Why Saccharomyces cerevisiae can oxidize but not decarboxylate external pyruvate

• Published in: Biochimica et biophysica acta Vol. 1289; no. 1; pp. 79 - 82
• Main Authors: Kovác, L, Stella, C A, Ramos, E H
• Format: Journal Article
• Language: English
• Published: Netherlands 09.02.1996
• Subjects: Decarboxylation; Oxidation-Reduction; Pyruvates - metabolism; Pyruvic Acid; Saccharomyces cerevisiae - metabolism
• ISSN: 0006-3002; 0304-4165
• DOI: 10.1016/0304-4165(95)00142-5

Protoplasts of the yeast Saccharomyces cerevisiae oxidized externally added pyruvate by pyruvate oxidase system but were not able to decarboxylate it anaerobically by pyruvate decarboxylase at pH 6.4 in isotonic solutions. The decarboxylation set in hypotonic solutions in which the integrity of the plasma membrane was being impaired. Yeast cells incubated with [1-14C]pyruvate accumulated radioactivity under conditions allowing oxidation of pyruvate, but virtually no pyruvate was taken up when the oxidation had been arrested by inhibition or mutation. In view of a large difference between Km for pyruvate of pyruvate decarboxylase (30 mM) and of pyruvate oxidase (0.16 mM), the results may be accounted for by the assumption that transport of pyruvate across the yeast plasma membrane is trans-inhibited by relatively high concentrations of intracellular pyruvate. This arrangement would allow utilization of external pyruvate by the cell energy-transforming machinery and, at the same time, prevent its wastage by futile decarboxylation.

(Data items)
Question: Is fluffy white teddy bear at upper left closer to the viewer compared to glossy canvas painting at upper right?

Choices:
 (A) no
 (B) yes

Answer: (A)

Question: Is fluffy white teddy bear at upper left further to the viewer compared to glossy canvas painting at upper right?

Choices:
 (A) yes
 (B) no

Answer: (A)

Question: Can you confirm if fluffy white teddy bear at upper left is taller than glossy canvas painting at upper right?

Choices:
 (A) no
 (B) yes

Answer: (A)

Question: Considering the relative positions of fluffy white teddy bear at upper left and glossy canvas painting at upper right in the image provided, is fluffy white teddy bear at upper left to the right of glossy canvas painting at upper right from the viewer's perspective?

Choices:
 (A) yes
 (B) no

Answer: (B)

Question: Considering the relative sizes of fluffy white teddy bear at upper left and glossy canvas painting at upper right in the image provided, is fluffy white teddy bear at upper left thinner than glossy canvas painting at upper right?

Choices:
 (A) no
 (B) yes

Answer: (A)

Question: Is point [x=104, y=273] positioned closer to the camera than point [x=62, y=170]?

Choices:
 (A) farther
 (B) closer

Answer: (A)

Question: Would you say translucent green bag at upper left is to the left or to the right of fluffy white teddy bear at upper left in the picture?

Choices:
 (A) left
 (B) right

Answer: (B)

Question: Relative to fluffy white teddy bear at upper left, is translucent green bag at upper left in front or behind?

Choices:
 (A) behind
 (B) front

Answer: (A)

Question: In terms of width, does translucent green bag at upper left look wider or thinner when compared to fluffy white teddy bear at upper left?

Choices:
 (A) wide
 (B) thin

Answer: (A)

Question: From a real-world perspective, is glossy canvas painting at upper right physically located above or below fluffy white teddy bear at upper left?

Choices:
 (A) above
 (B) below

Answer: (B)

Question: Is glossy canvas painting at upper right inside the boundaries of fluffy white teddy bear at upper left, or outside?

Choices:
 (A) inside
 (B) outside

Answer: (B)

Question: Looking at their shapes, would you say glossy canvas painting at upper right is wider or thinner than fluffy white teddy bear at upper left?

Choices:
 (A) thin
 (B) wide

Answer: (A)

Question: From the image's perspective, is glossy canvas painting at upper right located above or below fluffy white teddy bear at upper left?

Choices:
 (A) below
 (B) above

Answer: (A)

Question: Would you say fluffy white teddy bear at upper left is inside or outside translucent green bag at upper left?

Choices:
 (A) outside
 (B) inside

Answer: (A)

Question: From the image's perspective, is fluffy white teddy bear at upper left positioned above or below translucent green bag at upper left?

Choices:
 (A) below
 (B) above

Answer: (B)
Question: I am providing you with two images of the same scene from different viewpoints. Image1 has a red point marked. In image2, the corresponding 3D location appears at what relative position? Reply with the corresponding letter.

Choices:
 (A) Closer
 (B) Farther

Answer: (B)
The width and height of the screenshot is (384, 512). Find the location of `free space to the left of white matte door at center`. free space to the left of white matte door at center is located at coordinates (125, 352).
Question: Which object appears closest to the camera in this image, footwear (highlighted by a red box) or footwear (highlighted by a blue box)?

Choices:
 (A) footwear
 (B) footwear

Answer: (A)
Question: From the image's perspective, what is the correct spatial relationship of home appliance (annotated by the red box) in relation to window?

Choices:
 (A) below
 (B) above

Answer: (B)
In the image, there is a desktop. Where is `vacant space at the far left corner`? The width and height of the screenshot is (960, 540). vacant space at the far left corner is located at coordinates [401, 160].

**Apply what you read**:
a - According to the yeast pyruvate abstract, what is the Km for pyruvate of pyruvate oxidase?
b - State whether each statement agrees with the yeast pyruvate abstract, and support each answer with the deciding words quoted from it. (i) In isotonic solutions at pH 6.4, protoplasts decarboxylated externally added pyruvate anaerobically. (ii) Decarboxylation began in hypotonic solutions. (iii) When oxidation was arrested, the cells took up virtually no pyruvate.
Rely only on the yeast pyruvate abstract for your answers.

**Outputs for the tasks**:
a - 0.16 mM

b -
(i) No: "were not able to decarboxylate it anaerobically by pyruvate decarboxylase at pH 6.4 in isotonic solutions"
(ii) Yes: "The decarboxylation set in hypotonic solutions in which the integrity of the plasma membrane was being impaired."
(iii) Yes: "virtually no pyruvate was taken up when the oxidation had been arrested by inhibition or mutation"